[Given passage]
__________
With "blocking even longer" I meant that (on my system) the delay-loop 
blocks even longer than waking up the card via mwifiex_read_reg() (both 
are in the orders of milliseconds). And given that in certain cases the 
card wakeup (or a write getting through to the card, I have no idea) can 
take extremely long, I'd feel more confident going with the 
mwifiex_read_reg() method to wake up the card.

Anyway, you know what's even weirder with all this: I've been testing 
the first commit of patch v2 (so just the single read-back instead of 
the big hammer) together with 062e008a6e83e7c4da7df0a9c6aefdbc849e2bb3 
reverted for a good week now and haven't seen any wakeup failure yet. 
Otoh I'm fairly sure the big hammer with reading back every write wasn't 
enough to fix the wakeup failures, otherwise I wouldn't even have 
started working on the second commit.
__________
[Supplied data]
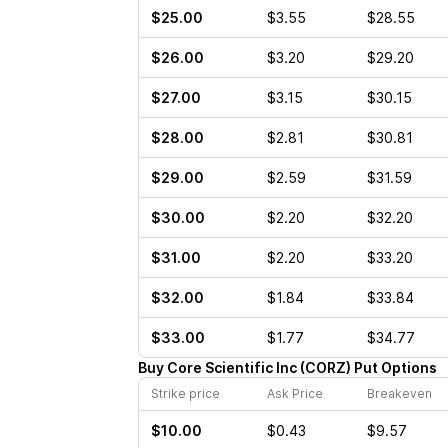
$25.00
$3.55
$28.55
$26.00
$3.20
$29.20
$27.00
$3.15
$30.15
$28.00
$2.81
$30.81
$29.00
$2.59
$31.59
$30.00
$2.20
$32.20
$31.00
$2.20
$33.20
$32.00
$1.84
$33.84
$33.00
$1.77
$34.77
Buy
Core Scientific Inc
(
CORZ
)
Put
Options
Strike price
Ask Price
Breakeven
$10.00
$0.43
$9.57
__________
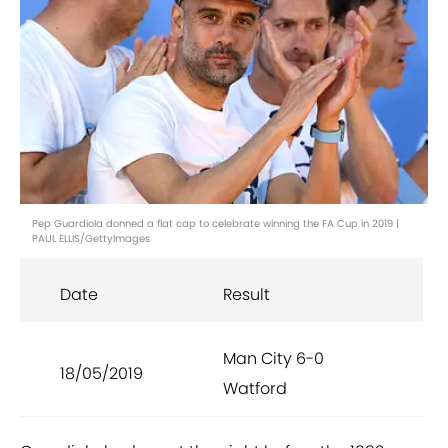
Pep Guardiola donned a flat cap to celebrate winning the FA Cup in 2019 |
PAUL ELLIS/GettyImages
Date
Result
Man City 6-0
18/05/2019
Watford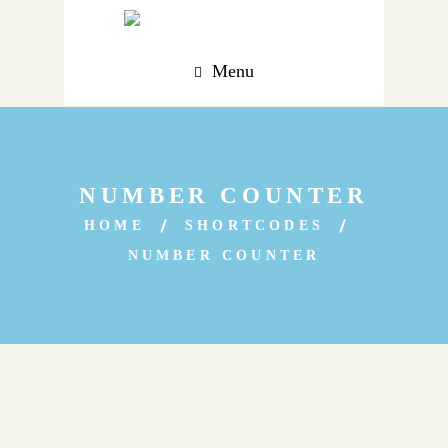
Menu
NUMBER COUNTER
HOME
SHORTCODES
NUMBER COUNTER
__________
[Activities]
[1] For the mwifiex wakeup passage, decide whether each statement agrees with it, answering yes or no and quoting the words that decide it.
(a) On the writer's system, the delay-loop blocks longer than waking the card through mwifiex_read_reg().
(b) The writer has run into wakeup failures while testing the first commit of patch v2 with the revert.
(c) The writer thinks reading back every write was enough to fix the wakeup failures.
[2] Carry the passage on mwifiex card wakeup further, picking up after its final sentence.

[Answers for this exercise]
[1]
(a) Yes: "the delay-loop blocks even longer than waking up the card via mwifiex_read_reg()"
(b) No: "haven't seen any wakeup failure yet"
(c) No: "I'm fairly sure the big hammer with reading back every write wasn't enough to fix the wakeup failures"

[2]
So that would mean there's a difference between writing and then reading 
back vs only reading to wake up the card: Only the latter fixes the 
wakeup failures.

>> Does anyone have an idea what could be the reason for the posted write

>> not going through, or could that also be a potential firmware bug in the

>> chip?

> 

> I have no clue about that. That does sound downright horrible, but so

> are many things when dealing with this family of hardware/firmware.

> I'm not sure how to prove out whether this is a host bus problem, or

> an endpoint/firmware problem, other than perhaps trying the same

> module/firmware on another system, if that's possible.

> 

> Anyway, to reiterate: I'm not fundamentally opposed to v2 (pending a

> test run here), even if it is a bit ugly and perhaps not 100%

> understood.

> 


I'm not 100% sure about all this yet, I think I'm gonna try to confirm 
my older findings once again now and then we'll see. FTR, would you be 
fine with using the mwifiex_read_reg() method to wake up the card and 
somehow quirking your system to use write_reg()?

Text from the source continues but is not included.